(Point correspondence tracking data)
..............................

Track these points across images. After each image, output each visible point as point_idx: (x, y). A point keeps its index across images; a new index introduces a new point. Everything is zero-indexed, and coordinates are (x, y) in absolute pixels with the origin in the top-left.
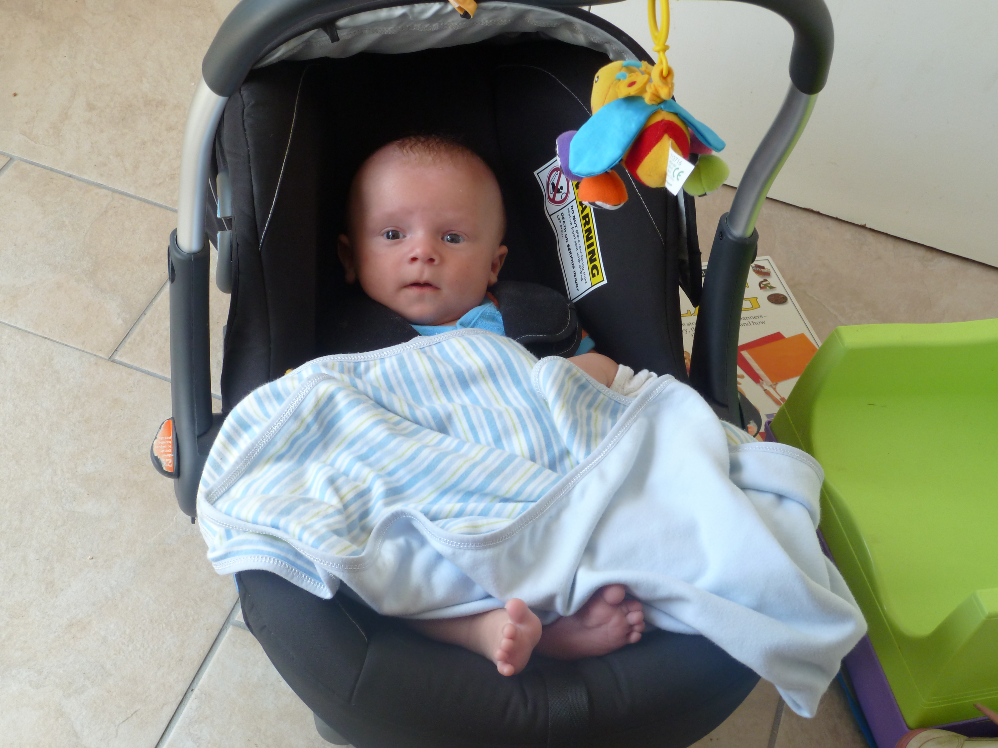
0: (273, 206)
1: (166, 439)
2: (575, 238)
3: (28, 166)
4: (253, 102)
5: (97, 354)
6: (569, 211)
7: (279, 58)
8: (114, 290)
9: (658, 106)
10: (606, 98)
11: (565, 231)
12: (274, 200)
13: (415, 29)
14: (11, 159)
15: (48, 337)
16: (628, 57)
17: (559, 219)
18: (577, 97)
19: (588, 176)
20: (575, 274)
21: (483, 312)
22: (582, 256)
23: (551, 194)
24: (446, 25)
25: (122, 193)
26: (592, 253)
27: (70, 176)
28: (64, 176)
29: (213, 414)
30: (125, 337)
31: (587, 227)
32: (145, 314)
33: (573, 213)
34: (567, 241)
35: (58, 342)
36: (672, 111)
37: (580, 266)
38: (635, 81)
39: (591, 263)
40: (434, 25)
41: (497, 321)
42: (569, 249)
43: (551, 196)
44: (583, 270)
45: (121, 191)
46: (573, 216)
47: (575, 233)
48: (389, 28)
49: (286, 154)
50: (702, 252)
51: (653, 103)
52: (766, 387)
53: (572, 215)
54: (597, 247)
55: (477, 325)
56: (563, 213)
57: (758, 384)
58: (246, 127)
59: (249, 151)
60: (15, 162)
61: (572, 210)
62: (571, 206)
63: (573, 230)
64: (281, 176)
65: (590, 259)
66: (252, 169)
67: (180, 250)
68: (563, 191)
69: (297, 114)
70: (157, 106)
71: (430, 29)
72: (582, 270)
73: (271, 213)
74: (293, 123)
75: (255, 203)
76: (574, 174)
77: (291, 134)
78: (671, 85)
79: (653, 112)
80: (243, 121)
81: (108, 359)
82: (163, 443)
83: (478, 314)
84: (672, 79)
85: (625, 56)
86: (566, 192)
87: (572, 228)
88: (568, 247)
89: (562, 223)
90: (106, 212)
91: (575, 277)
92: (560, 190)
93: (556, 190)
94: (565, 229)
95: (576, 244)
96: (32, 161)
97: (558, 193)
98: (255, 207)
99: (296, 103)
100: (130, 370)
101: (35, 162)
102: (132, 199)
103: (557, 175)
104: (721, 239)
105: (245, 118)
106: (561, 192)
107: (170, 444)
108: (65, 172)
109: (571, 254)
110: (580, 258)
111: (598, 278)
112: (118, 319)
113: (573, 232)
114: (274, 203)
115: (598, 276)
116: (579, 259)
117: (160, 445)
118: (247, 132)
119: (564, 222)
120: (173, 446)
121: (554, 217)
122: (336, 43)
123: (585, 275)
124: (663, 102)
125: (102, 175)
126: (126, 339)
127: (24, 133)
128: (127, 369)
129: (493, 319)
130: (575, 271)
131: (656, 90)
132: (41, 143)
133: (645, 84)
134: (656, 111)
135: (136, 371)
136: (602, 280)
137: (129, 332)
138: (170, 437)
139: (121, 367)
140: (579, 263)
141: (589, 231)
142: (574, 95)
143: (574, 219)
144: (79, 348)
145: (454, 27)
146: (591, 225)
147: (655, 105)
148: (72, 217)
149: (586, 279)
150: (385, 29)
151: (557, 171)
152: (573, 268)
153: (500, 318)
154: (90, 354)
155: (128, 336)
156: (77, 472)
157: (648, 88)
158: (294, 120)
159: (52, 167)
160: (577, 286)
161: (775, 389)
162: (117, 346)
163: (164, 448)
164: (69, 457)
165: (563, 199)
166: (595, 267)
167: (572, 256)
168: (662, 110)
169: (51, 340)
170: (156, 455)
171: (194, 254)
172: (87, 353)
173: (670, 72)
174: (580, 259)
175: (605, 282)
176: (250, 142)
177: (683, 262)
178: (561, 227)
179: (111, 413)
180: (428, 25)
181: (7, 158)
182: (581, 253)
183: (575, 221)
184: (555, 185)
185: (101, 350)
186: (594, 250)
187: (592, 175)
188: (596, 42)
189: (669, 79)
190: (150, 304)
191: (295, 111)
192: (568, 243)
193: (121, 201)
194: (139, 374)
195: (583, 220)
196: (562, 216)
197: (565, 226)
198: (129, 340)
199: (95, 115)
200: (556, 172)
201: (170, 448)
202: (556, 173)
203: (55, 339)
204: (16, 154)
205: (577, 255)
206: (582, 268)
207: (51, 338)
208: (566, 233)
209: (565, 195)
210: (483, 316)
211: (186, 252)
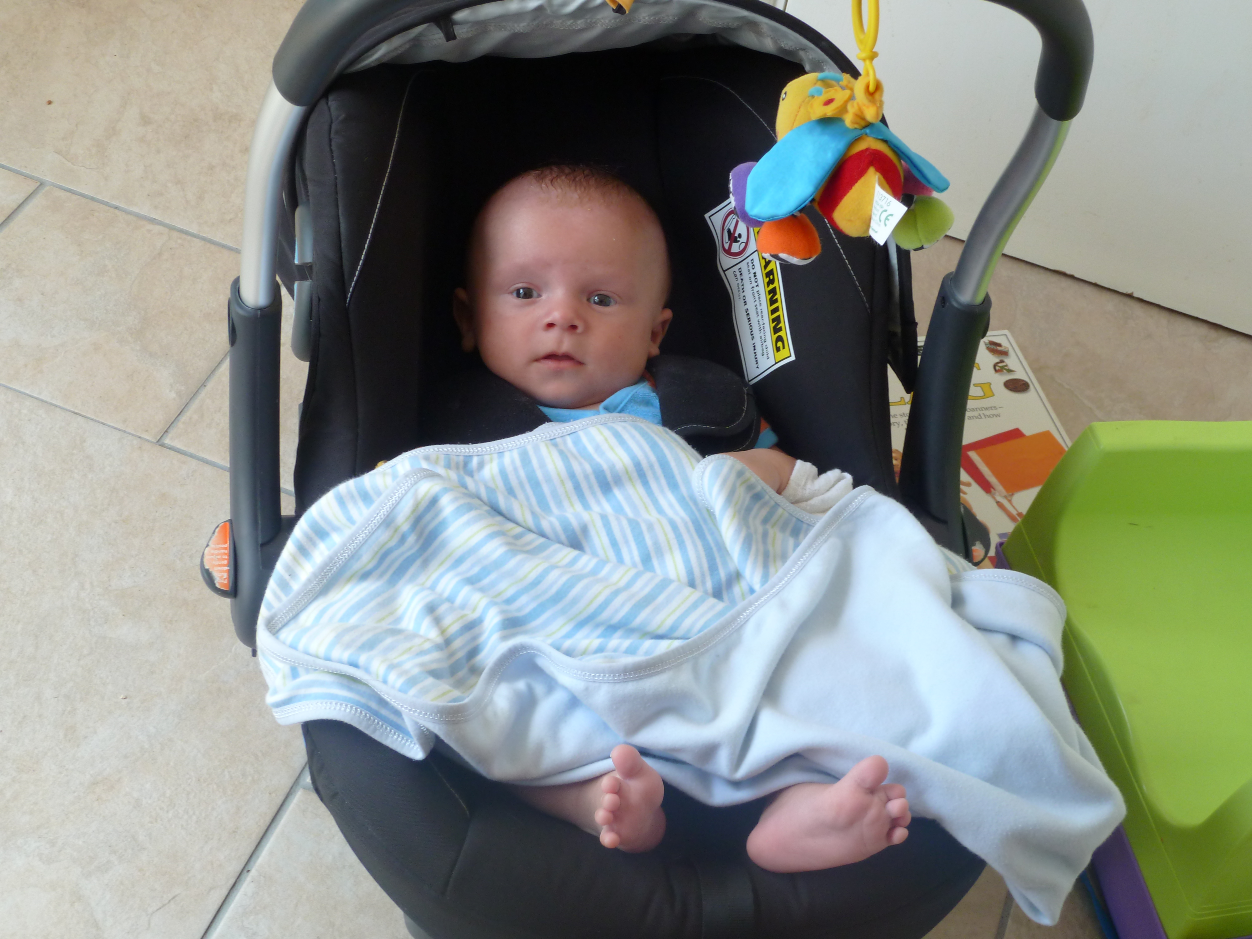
0: (365, 251)
1: (221, 547)
2: (755, 301)
3: (63, 194)
4: (343, 116)
5: (141, 436)
6: (748, 266)
7: (376, 60)
8: (167, 354)
9: (863, 131)
10: (795, 120)
11: (742, 291)
12: (367, 242)
13: (554, 26)
14: (41, 184)
15: (80, 413)
16: (828, 68)
17: (736, 276)
18: (762, 119)
19: (770, 219)
20: (754, 347)
21: (633, 395)
22: (764, 324)
23: (726, 243)
24: (594, 22)
25: (181, 231)
26: (777, 320)
27: (116, 208)
28: (108, 208)
29: (282, 517)
30: (179, 415)
31: (771, 287)
32: (205, 386)
33: (753, 269)
34: (746, 304)
35: (92, 420)
36: (880, 137)
37: (761, 337)
38: (833, 98)
39: (775, 333)
40: (579, 22)
41: (652, 405)
42: (748, 314)
43: (727, 246)
44: (765, 342)
45: (180, 228)
46: (754, 272)
47: (756, 295)
48: (522, 25)
49: (384, 184)
50: (919, 323)
51: (856, 126)
52: (999, 499)
53: (752, 271)
54: (783, 313)
55: (627, 410)
56: (740, 269)
57: (988, 494)
58: (333, 148)
59: (336, 178)
60: (47, 188)
61: (752, 264)
62: (751, 259)
63: (753, 290)
64: (377, 213)
65: (775, 328)
66: (339, 202)
67: (243, 304)
68: (741, 240)
69: (400, 133)
70: (230, 121)
71: (574, 27)
72: (763, 342)
73: (362, 258)
74: (395, 143)
75: (343, 245)
76: (752, 217)
77: (391, 159)
78: (880, 104)
79: (855, 138)
80: (330, 140)
81: (155, 441)
82: (216, 552)
83: (627, 396)
84: (881, 96)
85: (825, 67)
86: (745, 241)
87: (752, 288)
88: (746, 312)
89: (740, 281)
90: (160, 254)
91: (755, 351)
92: (737, 239)
93: (733, 238)
94: (743, 289)
95: (757, 308)
96: (68, 187)
97: (734, 242)
98: (343, 251)
99: (400, 119)
100: (183, 458)
101: (71, 188)
102: (194, 239)
103: (734, 220)
104: (943, 306)
105: (332, 136)
106: (739, 241)
107: (225, 554)
108: (109, 202)
109: (750, 321)
110: (762, 326)
111: (784, 353)
112: (170, 391)
113: (753, 293)
114: (367, 246)
115: (784, 350)
116: (760, 328)
117: (213, 554)
118: (335, 155)
119: (742, 279)
120: (229, 556)
121: (729, 273)
122: (452, 43)
123: (767, 348)
124: (869, 125)
125: (156, 207)
126: (180, 417)
127: (59, 152)
128: (179, 456)
129: (647, 403)
130: (754, 344)
131: (860, 110)
132: (80, 165)
133: (846, 103)
134: (860, 136)
135: (191, 458)
136: (788, 355)
137: (183, 409)
138: (226, 545)
139: (172, 452)
140: (760, 333)
141: (773, 292)
142: (758, 116)
143: (755, 276)
144: (119, 427)
145: (605, 25)
146: (776, 284)
147: (859, 129)
148: (116, 260)
149: (768, 354)
150: (516, 25)
152: (752, 339)
153: (657, 402)
154: (133, 435)
155: (182, 414)
156: (110, 586)
157: (849, 108)
158: (396, 140)
159: (93, 196)
160: (757, 363)
161: (1010, 501)
162: (168, 426)
163: (218, 559)
164: (101, 566)
165: (741, 251)
166: (780, 339)
167: (750, 324)
168: (868, 136)
169: (83, 416)
170: (207, 567)
171: (261, 309)
172: (130, 434)
173: (878, 87)
174: (762, 328)
175: (793, 358)
176: (338, 168)
177: (894, 334)
178: (738, 286)
179: (157, 512)
180: (571, 21)
181: (36, 182)
182: (763, 320)
183: (756, 279)
184: (732, 232)
185: (147, 431)
186: (779, 316)
187: (776, 218)
188: (787, 48)
189: (877, 96)
190: (212, 373)
191: (398, 129)
192: (746, 307)
193: (179, 241)
194: (194, 462)
195: (767, 277)
196: (740, 272)
197: (743, 285)
198: (184, 418)
199: (151, 130)
200: (733, 214)
201: (225, 559)
202: (733, 216)
203: (89, 416)
204: (48, 178)
205: (758, 322)
206: (764, 339)
207: (84, 414)
208: (744, 294)
209: (743, 245)
210: (634, 400)
211: (251, 307)
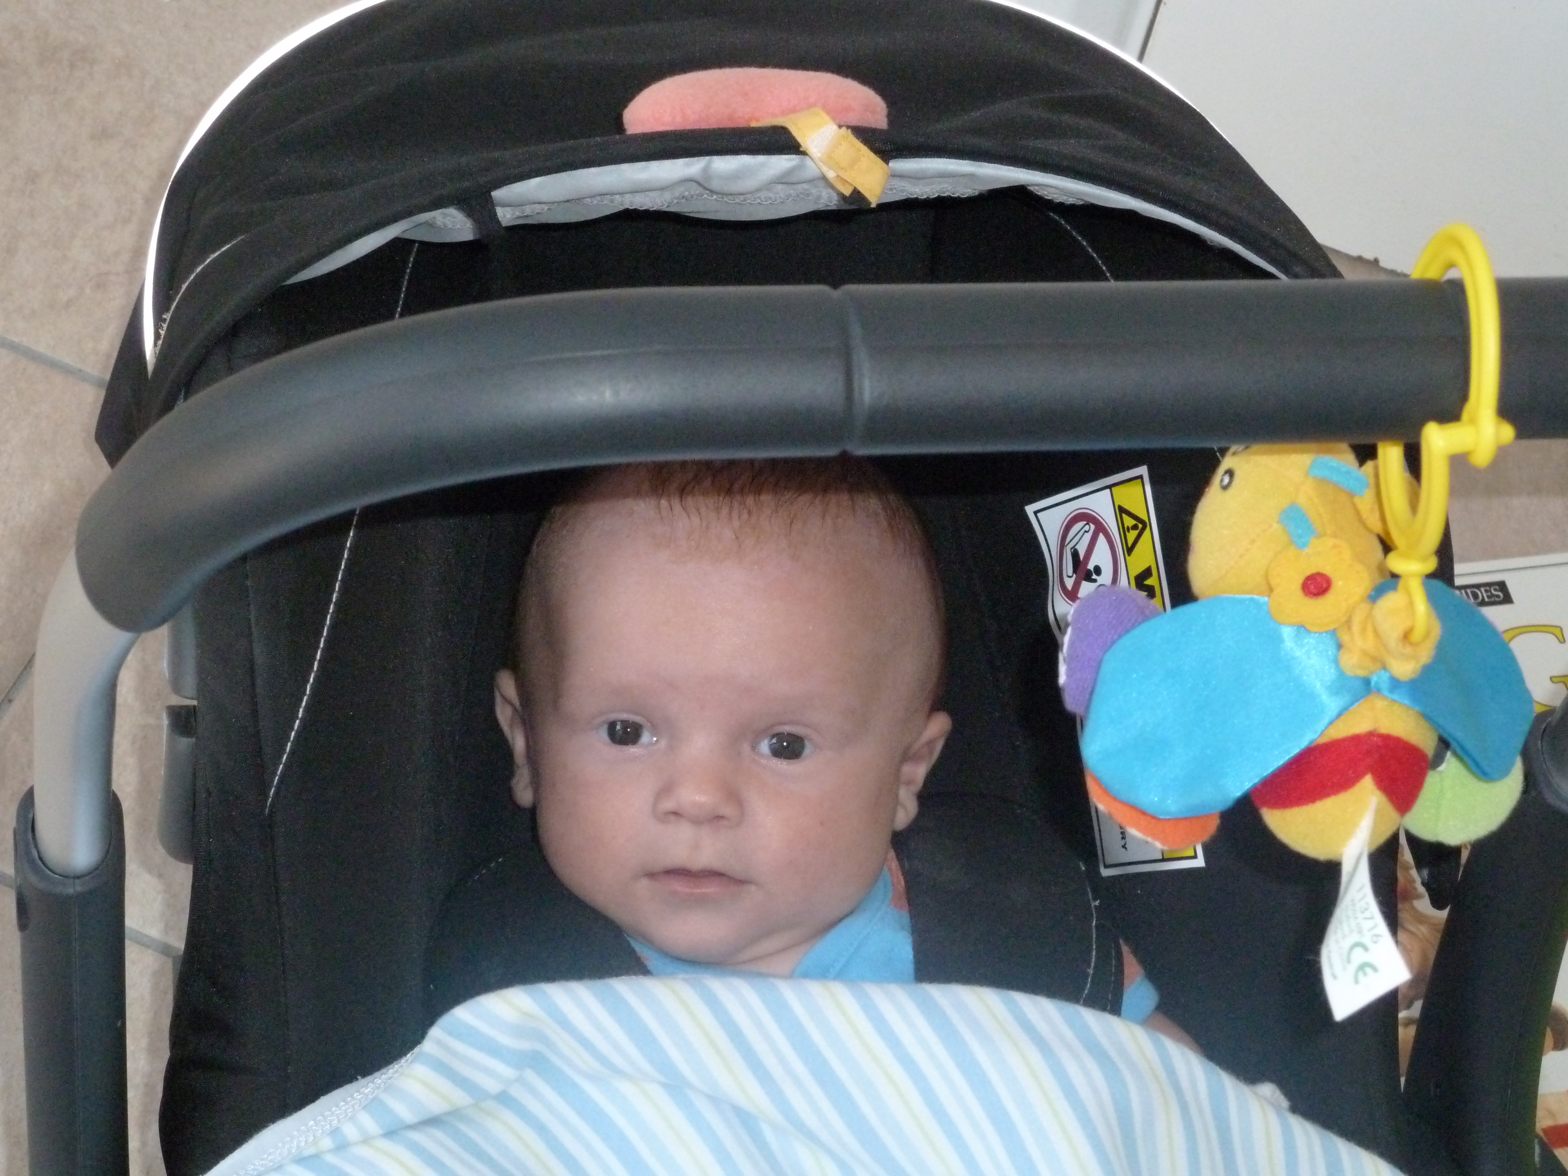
0: (306, 697)
12: (312, 679)
23: (1068, 576)
43: (1069, 583)
67: (43, 867)
68: (1100, 580)
70: (72, 66)
73: (300, 714)
92: (1092, 575)
93: (1083, 571)
97: (1085, 581)
98: (258, 697)
103: (1086, 533)
106: (1095, 581)
114: (311, 689)
151: (1087, 524)
184: (1081, 558)
200: (1085, 522)
202: (1085, 527)
211: (58, 871)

..............................

## PROBLEM STATEMENT
Could you restate word for word the lines above from the one containing "141: (589, 231)" through the one containing "210: (483, 316)", both included, and nothing else?

## REPLY
141: (589, 231)
142: (574, 95)
143: (574, 219)
144: (79, 348)
145: (454, 27)
146: (591, 225)
147: (655, 105)
148: (72, 217)
149: (586, 279)
150: (385, 29)
151: (557, 171)
152: (573, 268)
153: (500, 318)
154: (90, 354)
155: (128, 336)
156: (77, 472)
157: (648, 88)
158: (294, 120)
159: (52, 167)
160: (577, 286)
161: (775, 389)
162: (117, 346)
163: (164, 448)
164: (69, 457)
165: (563, 199)
166: (595, 267)
167: (572, 256)
168: (662, 110)
169: (51, 340)
170: (156, 455)
171: (194, 254)
172: (87, 353)
173: (670, 72)
174: (580, 259)
175: (605, 282)
176: (250, 142)
177: (683, 262)
178: (561, 227)
179: (111, 413)
180: (428, 25)
181: (7, 158)
182: (581, 253)
183: (575, 221)
184: (555, 185)
185: (101, 350)
186: (594, 250)
187: (592, 175)
188: (596, 42)
189: (669, 79)
190: (150, 304)
191: (295, 111)
192: (568, 243)
193: (121, 201)
194: (139, 374)
195: (583, 220)
196: (562, 216)
197: (565, 226)
198: (129, 340)
199: (95, 115)
200: (556, 172)
201: (170, 448)
202: (556, 173)
203: (55, 339)
204: (16, 154)
205: (577, 255)
206: (582, 268)
207: (51, 338)
208: (566, 233)
209: (565, 195)
210: (483, 316)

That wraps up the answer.